How does ClpS contribute to the virulence mechanisms of Vibrio vulnificus?

The role of ClpS in V. vulnificus virulence is multifaceted and involves several mechanisms:

  • Protein quality control: ClpS, as part of the protein degradation machinery, helps the pathogen maintain proteostasis during stress conditions encountered during infection .

  • Stress response regulation: Similar to other regulatory proteins in V. vulnificus (like the stressosome complex), ClpS may contribute to the bacterial stress response during host invasion and environmental transitions .

  • Virulence factor regulation: ClpS likely influences the stability and turnover of specific virulence factors through selective protein degradation, although direct evidence linking ClpS to specific V. vulnificus virulence factors remains an active area of research .

  • Adaptation to host environments: The protein degradation pathway involving ClpS may help V. vulnificus adapt to changing environments within the host, particularly during the transition from environmental to host conditions .

Comprehensive studies directly connecting ClpS to specific virulence mechanisms in V. vulnificus are still emerging, presenting opportunities for further research.

Is there variation in ClpS structure or function across different V. vulnificus biotypes?

Research indicates potential variation in ClpS structure and function across different V. vulnificus biotypes:

BiotypeClpS CharacteristicsAssociated Pathogenicity
Biotype 1 (Clinical)Higher conservation of ClpS and associated protein degradation componentsOften associated with severe human infections, higher mortality
Biotype 2 (Environmental)Potential variations in ClpS sequence and regulatory elementsLower clinical significance, primarily found in environmental samples
SUKU_G1/G2/G3 SubtypesMay contain distinct genetic features affecting ClpS functionVariable virulence based on unique enzymatic profiles

While specific ClpS sequence variations across biotypes have not been extensively characterized, recent comparative genomic analyses suggest that variation in protein degradation machinery, including ClpS-associated pathways, may contribute to differential virulence among strains .
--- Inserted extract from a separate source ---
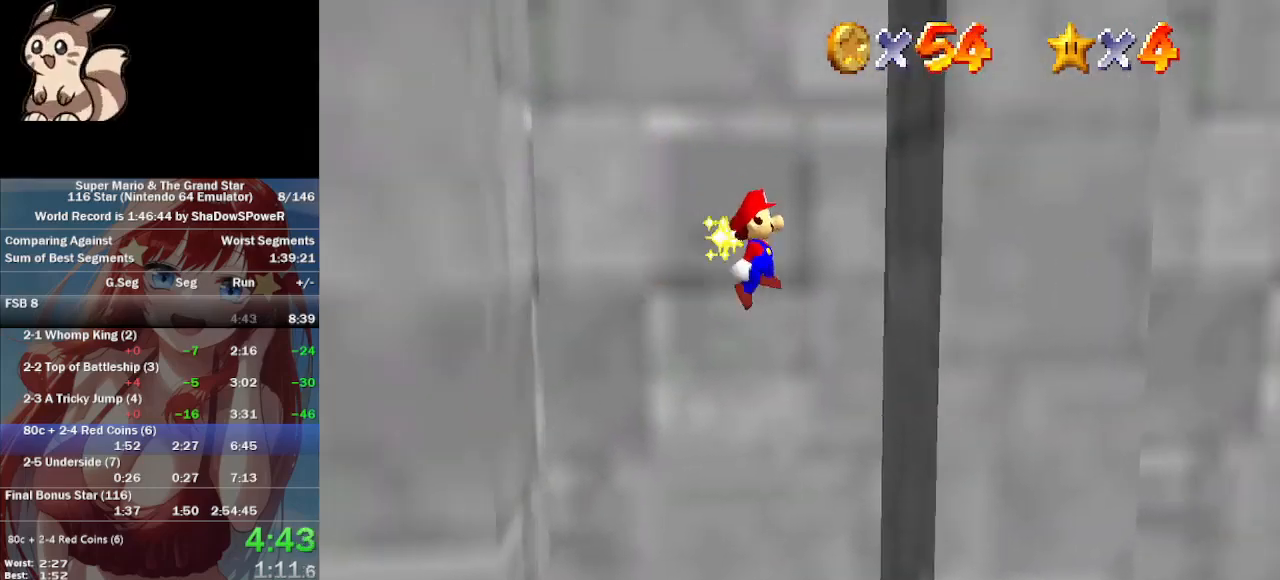
{"dt_ms": 500, "buttons": [], "left_stick": "left", "events": [[233, "left_stick", "left"]]}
How does the intrinsically disordered N-terminal extension (NTE) of ClpS regulate ClpAP function?

The intrinsically disordered N-terminal extension (NTE) of ClpS plays a crucial regulatory role in ClpAP function through several mechanisms:

  • Inhibition of degradation steps: Engagement of the NTE of ClpS by ClpA is both necessary and sufficient to inhibit multiple steps of ClpAP-catalyzed degradation .

  • "Degron mimic" function: The NTE acts as a "degron mimic," competing with potential substrates for binding to the ClpA recognition sites .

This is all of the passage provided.